■ Task: Return each line of text read from the rows below as one string in a JSON list, skipping blank lines and leaving the pictures out.

■ Material shown:
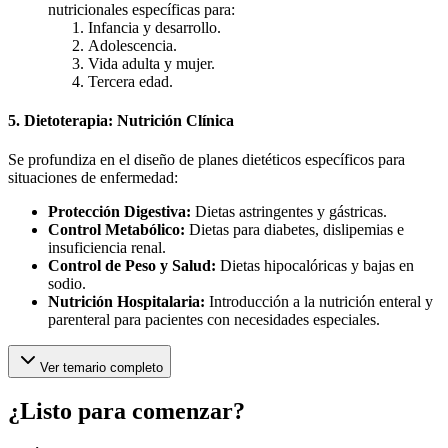
nutricionales específicas para:
Infancia y desarrollo.
Adolescencia.
Vida adulta y mujer.
Tercera edad.
5. Dietoterapia: Nutrición Clínica
Se profundiza en el diseño de planes dietéticos específicos para
situaciones de enfermedad:
Protección Digestiva:
Dietas astringentes y gástricas.
Control Metabólico:
Dietas para diabetes, dislipemias e
insuficiencia renal.
Control de Peso y Salud:
Dietas hipocalóricas y bajas en
sodio.
Nutrición Hospitalaria:
Introducción a la nutrición enteral y
parenteral para pacientes con necesidades especiales.
Ver temario completo
¿Listo para comenzar?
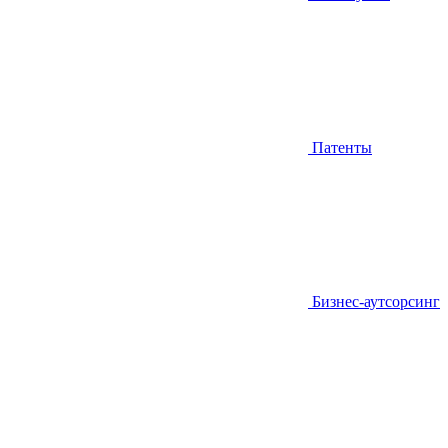
Патенты
Бизнес-аутсорсинг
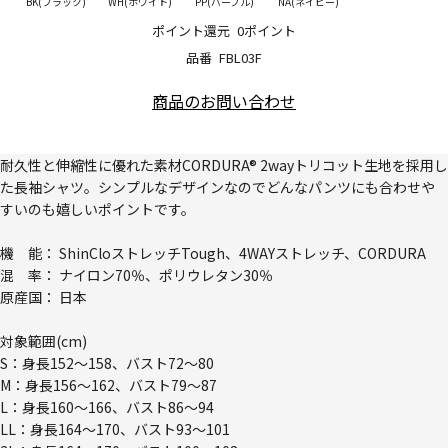
BK(ブラック)
WH(ホワイト)
PP(パープル)
NA(ネイビー)
ポイント還元
0ポイント
品番
FBL03F
商品のお問い合わせ
耐久性と伸縮性に優れた素材CORDURA® 2wayトリコット生地を採用し
た長袖シャツ。シンプルなデザインなのでどんなパンツにも合わせや
すいのも嬉しいポイントです。
機 能： ShinCloストレッチTough、4WAYストレッチ、CORDURA
混 率： ナイロン70％、ポリウレタン30％
原産国： 日本
対象範囲(cm)
S：身長152～158、バスト72～80
M：身長156～162、バスト79～87
L：身長160～166、バスト86～94
LL：身長164～170、バスト93～101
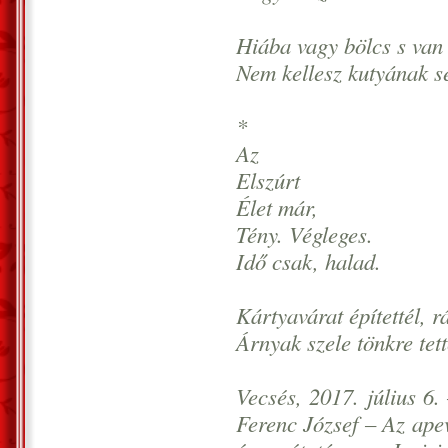
Hiába vagy bölcs s van 
Nem kellesz kutyának se
*
Az
Elszúrt
Élet már,
Tény. Végleges.
Idő csak, halad.
Kártyavárat építettél, r
Árnyak szele tönkre tet
Vecsés, 2017. július 6.
Ferenc József – Az apev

■ Response:
[
  "nutricionales específicas para:",
  "Infancia y desarrollo.",
  "Adolescencia.",
  "Vida adulta y mujer.",
  "Tercera edad.",
  "5. Dietoterapia: Nutrición Clínica",
  "Se profundiza en el diseño de planes dietéticos específicos para",
  "situaciones de enfermedad:",
  "Protección Digestiva:",
  "Dietas astringentes y gástricas.",
  "Control Metabólico:",
  "Dietas para diabetes, dislipemias e",
  "insuficiencia renal.",
  "Control de Peso y Salud:",
  "Dietas hipocalóricas y bajas en",
  "sodio.",
  "Nutrición Hospitalaria:",
  "Introducción a la nutrición enteral y",
  "parenteral para pacientes con necesidades especiales.",
  "Ver temario completo",
  "¿Listo para comenzar?",
  "Патенты",
  "Бизнес-аутсорсинг",
  "BK(ブラック)",
  "WH(ホワイト)",
  "PP(パープル)",
  "NA(ネイビー)",
  "ポイント還元",
  "0ポイント",
  "品番",
  "FBL03F",
  "商品のお問い合わせ",
  "耐久性と伸縮性に優れた素材CORDURA® 2wayトリコット生地を採用し",
  "た長袖シャツ。シンプルなデザインなのでどんなパンツにも合わせや",
  "すいのも嬉しいポイントです。",
  "機 能： ShinCloストレッチTough、4WAYストレッチ、CORDURA",
  "混 率： ナイロン70％、ポリウレタン30％",
  "原産国： 日本",
  "対象範囲(cm)",
  "S：身長152～158、バスト72～80",
  "M：身長156～162、バスト79～87",
  "L：身長160～166、バスト86～94",
  "LL：身長164～170、バスト93～101",
  "Hiába vagy bölcs s van ",
  "Nem kellesz kutyának se",
  "*",
  "Az",
  "Elszúrt",
  "Élet már,",
  "Tény. Végleges.",
  "Idő csak, halad.",
  "Kártyavárat építettél, r",
  "Árnyak szele tönkre tet",
  "Vecsés, 2017. július 6.",
  "Ferenc József – Az apev"
]